Sur les ronds-points, on retrouve beaucoup de précaires, des femmes issues des PCS ouvriers et
employés avec des contrats précaires, des retraités mais peu de jeunes en emploi. Ils ne veulent pas
adhérer au mouvement pour ne pas ternir leur bonne réputation et cela même s'ils partagent la
plupart des revendications qui sont portées. Ils ne veulent en aucun cas paraître pour des fainéants
ou des « cas sociaux ». Dans les campagnes, la réputation est essentielle. Il faut passer pour un
travailleur, pas pour un fainéant.

Chapitre n°2 : C'était mieux avant

Nombreux sont les jeunes nostalgiques d'un passé qu'ils n'ont pas connu. Le temps où l'on pouvait
boire et éviter facilement les gendarmes par les petites routes. Ils sont fiers de parler de la jeunesse
de leurs pères surtout quand celui-ci a pu connaître une ascension sociale et obtenir ainsi une
reconnaissance au sein du village. Pour ces jeunes souvent déclassés, c'est un moyen d'affirmer que
leur famille est localement reconnue. Le patronyme est une chose importante au sein des villages
comme en atteste l'anecdote de Nicolas qui grâce au nom de son père (Paul Ramos) arrive à entrer
au bal.

Si les jeunes urbains ont des loisirs qui leur sont propres et développent ainsi leur propre culture,
dans les milieux ruraux, les loisirs sont communs aux différentes générations (football, chasse). Les
hommes plus âgés servent donc de modèle pour les plus jeunes. Les anciens racontent ainsi leurs
exploits sportifs, les parties de chasse et de braconnage, les conduites sous l'empire d'un état
alcoolique, etc., à force de les écouter les jeunes sont nostalgiques de cette époque.

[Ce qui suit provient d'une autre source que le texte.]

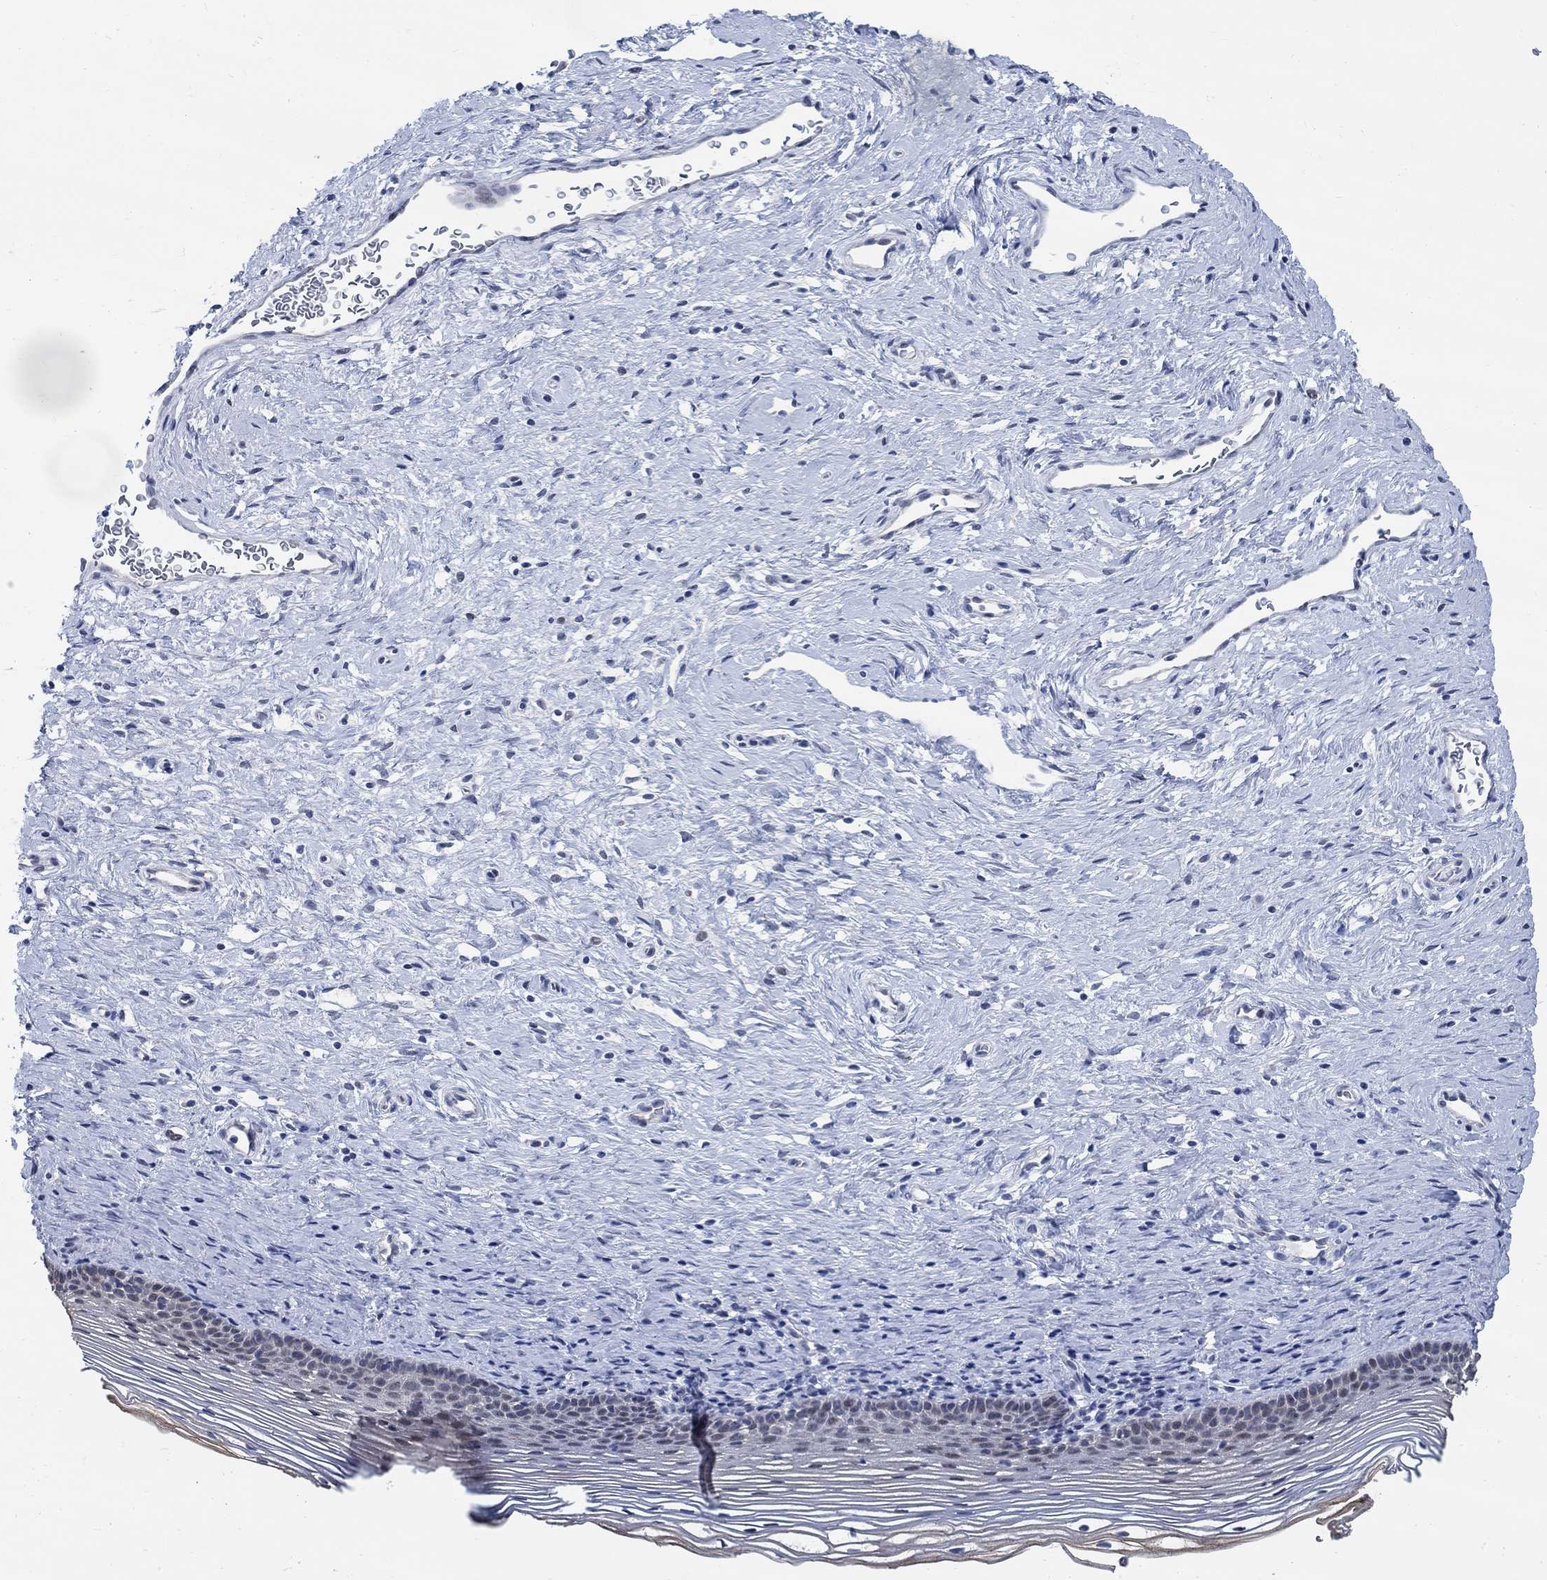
{"staining": {"intensity": "negative", "quantity": "none", "location": "none"}, "tissue": "cervix", "cell_type": "Glandular cells", "image_type": "normal", "snomed": [{"axis": "morphology", "description": "Normal tissue, NOS"}, {"axis": "topography", "description": "Cervix"}], "caption": "Immunohistochemistry of normal human cervix displays no positivity in glandular cells.", "gene": "DLK1", "patient": {"sex": "female", "age": 39}}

Lors du vin d'honneur donné à l'occasion d'un mariage, Jacques et Christian, nostalgiques de leur
jeunesse des années 1970, se remémorent le temps des bals hebdomadaires où il était facile de
draguer.

Aujourd'hui, dans les villages, les bals ont été désertés au profit d'autres loisirs comme les boîtes de
nuit mais surtout à cause du déclin économique. Coquard fait ainsi référence à la situation
d'Émilien, ouvrier, et de Sandra. Soucieux de ne pas passer pour des « cas sociaux » avec l'arrivée
de leur premier enfant, Sandra est heureuse de dire qu'elle est sortie de l'héroïne, qu'elle est stable
dans son couple et qu'elle cherche activement du travail (elle trouvera un travail de vendeuse six ans
après).

Avec les contrôles policiers et le risque d'avoir une réputation, le domicile privé est devenu le lieu
des sociabilités. Les jeunes regrettent le temps passé où il était alors possible de profiter.

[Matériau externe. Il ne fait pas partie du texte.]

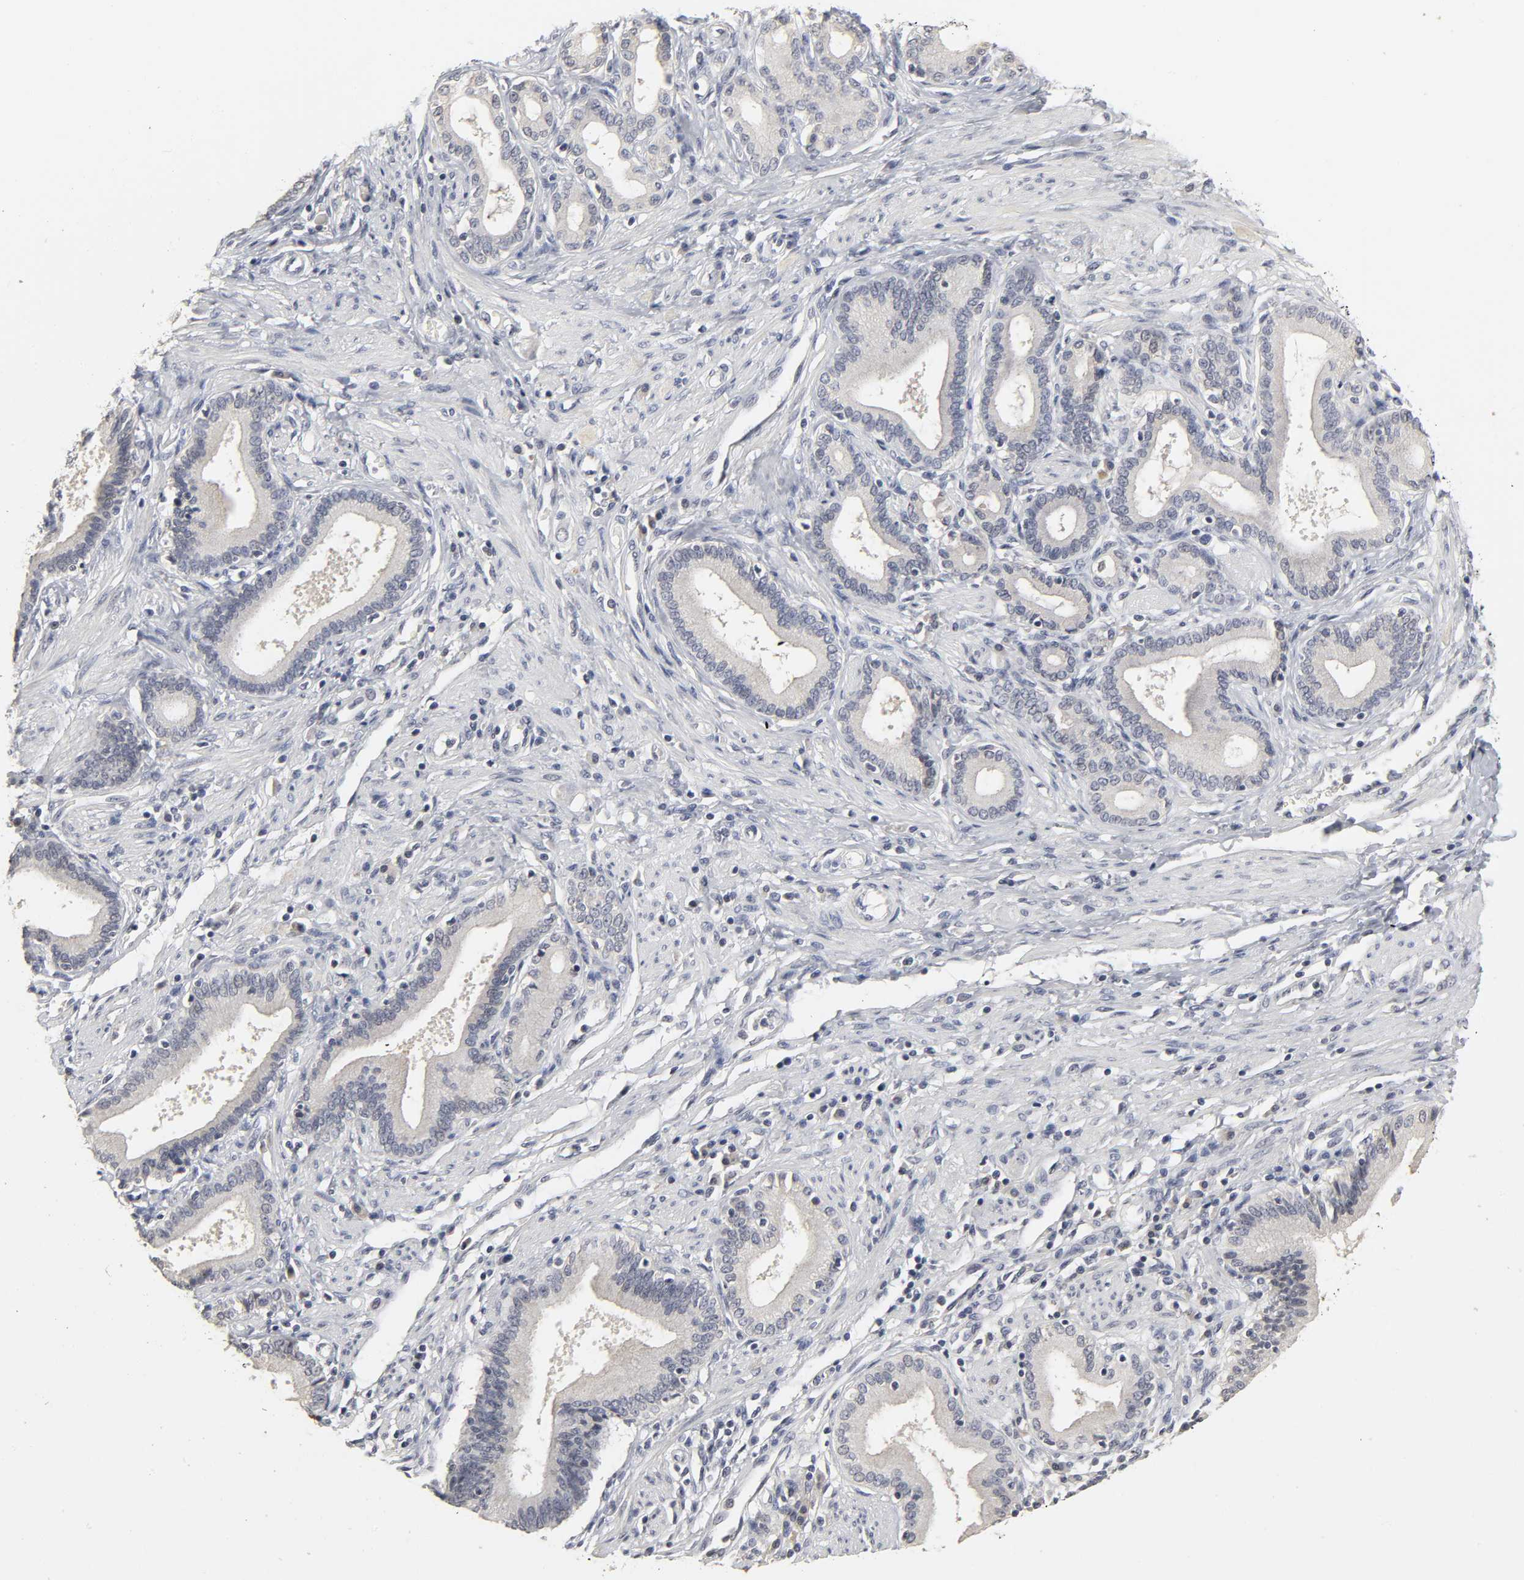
{"staining": {"intensity": "negative", "quantity": "none", "location": "none"}, "tissue": "pancreatic cancer", "cell_type": "Tumor cells", "image_type": "cancer", "snomed": [{"axis": "morphology", "description": "Adenocarcinoma, NOS"}, {"axis": "topography", "description": "Pancreas"}], "caption": "Immunohistochemical staining of human adenocarcinoma (pancreatic) displays no significant positivity in tumor cells. (DAB (3,3'-diaminobenzidine) immunohistochemistry with hematoxylin counter stain).", "gene": "TCAP", "patient": {"sex": "female", "age": 48}}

Nombreux sont les jeunes qui regrettent aussi le temps de leur père où il y avait du boulot, une
certaine autonomie dans le travail et la possibilité de tenir tête au patron (on pouvait lui dire merde
et retrouver du travail dans la journée). Aujourd'hui, malgré la crise, celui qui n'a pas de travail est
perçu comme un fainéant, comme quelqu'un qui ne vaut rien, qui profitent des aides sociales. Avec
l'étiquette qui leur est collée, ils sont stigmatisés et ne peuvent donc même pas trouver à s'employer
au noir. On ne leur fait pas confiance, or, la confiance est primordiale dans les villages.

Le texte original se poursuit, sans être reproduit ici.